In my family–my blood relatives, looking at three generations–there are Roman Catholics, Lutherans, Disciples of Christ, Church of Christ and probably some other Christian denomination I am failing to remember right now. We’ve known divorce. Cancer. Various struggles with who we are and our place in the world. Post-traumatic stress disorder. We are Republicans and Democrats and “other.” We love people who are gay. We know what it’s like to be worried about money and childbirth and chronic illness. We live all over the continental United States and then some. And we do not, on most days, agree on a great deal of anything.
Except our love for each other.
I’m not romanticizing, I promise. I’m truth-telling (at least, I’m trying). I’m saying that we often don’t agree on some very important things in life. But even in our frustration and disagreement, we love each other. At least, that’s how I see it–as the oldest grandchild on one side and the next-to-oldest grandchild on another.
When my paternal grandmother–Nana–was dying, I went to visit her on the Mother’s Day weekend prior to her death. She was frail. And tired. And she didn’t look much like the strong and resilient grandmother I’d grown up adoring. But when I arrived, having hopped a plane from Lexington, KY to Little Rock, AR, she raised her thin arms up from her bed and said, “Oh Julie, I’ve been waiting for you!”
Nana came from a faith tradition that, with a very few congregational exceptions, wouldn’t have recognized my ordination as a minister. And I’d never really been sure what she thought about that. I knew she loved me. And supported me. But I wasn’t ever quite sure about the other…. That weekend I was with her, I spent a good bit of time reading to her, and one afternoon, for reasons I don’t quite remember, she said something about how my dad (her son) was a fine minister. And then she said, “I bet you are, too, Julie.”
And then I knew–that her love for me, for her family, had transcended doctrine and in that moment I think I learned something more–something crucial–about what it means to be born of God and of human family.
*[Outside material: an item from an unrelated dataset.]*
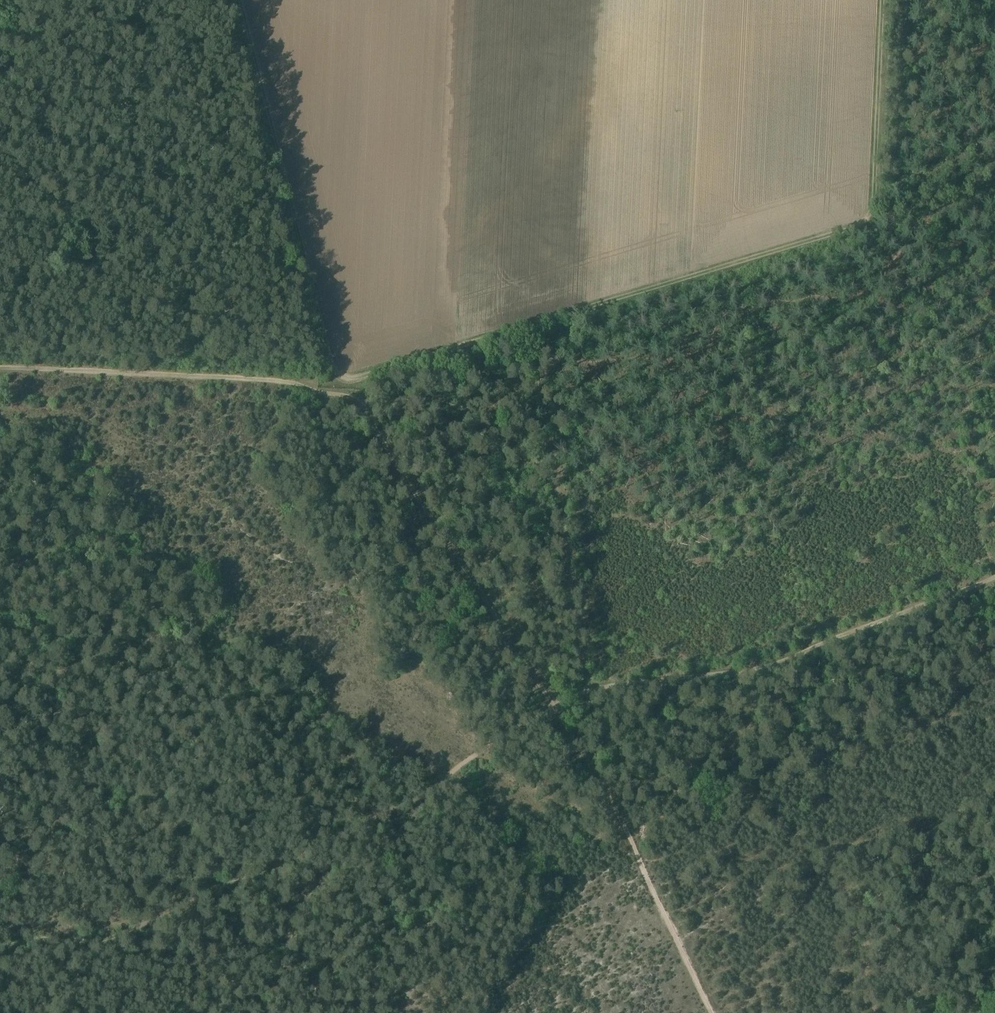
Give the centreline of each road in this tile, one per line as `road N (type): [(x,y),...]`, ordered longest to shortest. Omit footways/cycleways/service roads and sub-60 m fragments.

Today, I spent time with colleagues who are dear to me talking about Church. And our call to it and experience with it right now, and our hopes and dreams for it and our frustrations with it. It was not easy conversation. But we came ’round to likening it to family. And because of that, I was able to say, “We may not agree. We may not be quite sure what to do. But we are family. And I trust that somehow this will be okay.” (I doubt I said it that gracefully this afternoon, but I hope the message came through.)
And I realized, like the proverbial light bulb flashing on with sudden brilliance, that I can say that because I’ve known that to be true in my own life. I’ve known what it is to care for another person because in our veins runs the same blood, the same DNA, and even if we don’t vote, worship or live the same way, there is, still, something greater than all that binding us together.
We don’t get to pick and choose the children of God. We all are. And so are somehow knit together as siblings even though the very thought of that seems so impossible. I don’t pretend to understand it. And I realize it means that George W. Bush and I are in some way brother and sister (for me, this is hard to swallow–it may not be for others). But I am grateful for it. Because God knows I am not easy to claim as family myself, and stand in need of the same grace we all do.
We are family. And this promise alone may well be what holds us together when our own actions tend to drive us apart. Tonight, I am thankful for that. And trust that somewhere, somehow, it will matter.